The scene in the courtroom at sentencing as James Holmes, standing at far left with hands in pockets, learns his fate after being found guilty of killing 12 people and injuring 70 in the 2012 Aurora theater shooting.

(Via courtroom video)

Does the death penalty have a future in Colorado? That's a question many involved in government and the justice system are asking themselves, after prosecutors failed to obtain death sentences in two high profile cases this summer. 

First came District Attorney James Brauchler in early August, who couldn't persuade jurors to render a death sentence for Aurora theater shooter gunman James Holmes. Then last week it was Denver Deputy District Attorney Joseph Morales' turn, after a jury gave Dexter Lewis life in prison for stabbing five people to death in a bar three years ago.

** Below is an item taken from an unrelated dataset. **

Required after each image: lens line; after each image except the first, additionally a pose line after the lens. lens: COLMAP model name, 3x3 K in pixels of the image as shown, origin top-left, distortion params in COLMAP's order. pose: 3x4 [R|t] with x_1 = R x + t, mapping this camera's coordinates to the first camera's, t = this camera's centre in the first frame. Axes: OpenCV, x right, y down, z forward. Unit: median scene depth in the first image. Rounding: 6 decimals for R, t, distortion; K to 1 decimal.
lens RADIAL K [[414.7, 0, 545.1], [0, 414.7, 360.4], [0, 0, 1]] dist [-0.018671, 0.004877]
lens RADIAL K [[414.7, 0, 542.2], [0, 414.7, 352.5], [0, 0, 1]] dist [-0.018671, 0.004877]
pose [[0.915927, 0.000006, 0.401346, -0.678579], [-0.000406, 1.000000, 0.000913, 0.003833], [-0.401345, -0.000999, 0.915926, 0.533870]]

In the Lewis case, Morales characterized the outcome as a kind of victory in its own right.

"While we believe that the death penalty was the appropriate penalty in this case, the system worked: He had competent and zealous defense, a judge that defended his rights, and a jury that followed the process," Morales said.

It's been six years since a Colorado jury sentenced anyone to death and nearly two decades since the state's last execution. For death penalty supporters like Denver District Attorney Mitch Morrissey, Colorado's sparing use of the penalty is one of the best arguments for leaving it on the books.

"It's a hard thing to do," Morrissey said. "It should be a hard thing to do, and the thing that I don't understand is why, when a system works, everybody turns around the next day and says, throw it out."

Still, not every prosecutor in Colorado wants to keep the death penalty. Boulder District Attorney Stan Garnett is one of them. He's long opposed capital punishment, not on moral grounds, but rather because he thinks the cost and time involved aren't worth it for prosecutors, given how rarely juries agree to the sentence. And he says plenty of other DAs tell him the same thing, at least in private.

"Even if the death penalty is not taken off the books, prosecutors across the state, and I think frankly more and more across the country, are going to think twice before they seek it, simply because of the toll it takes on resources," Garnett said.

Over the past fifteen years, prosecutors in Colorado have sought the death penalty in just one or two cases a year, on average, according to research by CU sociology professor Michael Radelet.

Death penalty opponents say that rare use can make it harder to focus public attention on the issue, but it may ultimately help their cause. Most of the states that have outlawed capital punishment in recent years had already stopped using it in practice long before lawmakers officially ended the penalty, according to Robert Dunham head of the Washington, D.C.-based Death Penalty Information Center. 

"When you look at Colorado, you see a state that fits the profile of abolition, it fits the trends towards abolition, and it may just be a matter of time," he said.

That time could potentially come as soon as next spring, when the state Legislature goes back in session. Senate Minority Leader Lucia Guzman [D-Denver] is weighing whether to introduce an abolition bill, something she already tried unsuccessfully two years ago. Guzman the jury decisions this summer give her renewed encouragement.

"I think what it does is give some impetus to... continue to question and to continue to move into the repeal of the death penalty issue," Guzman said.

Guzman points to controversies elsewhere as more reason for Colorado to reexamine its death penalty. Around the country, states are struggling with challenges to lethal injection. In California, executions are on hold after a federal judge declared the system unconstitutionally slow and dysfunctional. And in conservative Nebraska, the legislature recently overrode a gubernatorial veto to abolish capital punishment, although that's prompted a voter initiative to reinstate the penalty. 

Here in Colorado, Gov. John Hickenlooper has effectively put a moratorium on executions, despite polls which suggest a majority of the public continues to support the policy. 

It's the public  who should have the last word on the death penalty, says state Rep. Rhonda Fields, an Aurora Democrat.

Few people have a more personal connection to this issue than Fields. Two of the three men on Colorado's death row are there for murdering her son before he could testify against one of them. Fields says if an abolition bill picks up steam at the statehouse next session, she may run legislation to take the issue to voters instead.

Still, while Fields herself believes in the importance of the death penalty, she's no longer sure her son's killers will ever be executed.

"It hard for me to project what's going to happen in the long run, because it's so far out. And I'm not quite sure if we're going to still have it," she said.

So whether the answer eventually comes from the Legislature, the governor, or the voters of Colorado, the question the state faces over the death penalty is a big one: in a state where death sentences and executions are extremely rare, is the sparing use of the capitol punishment a better argument for keeping the penalty, or abolishing it?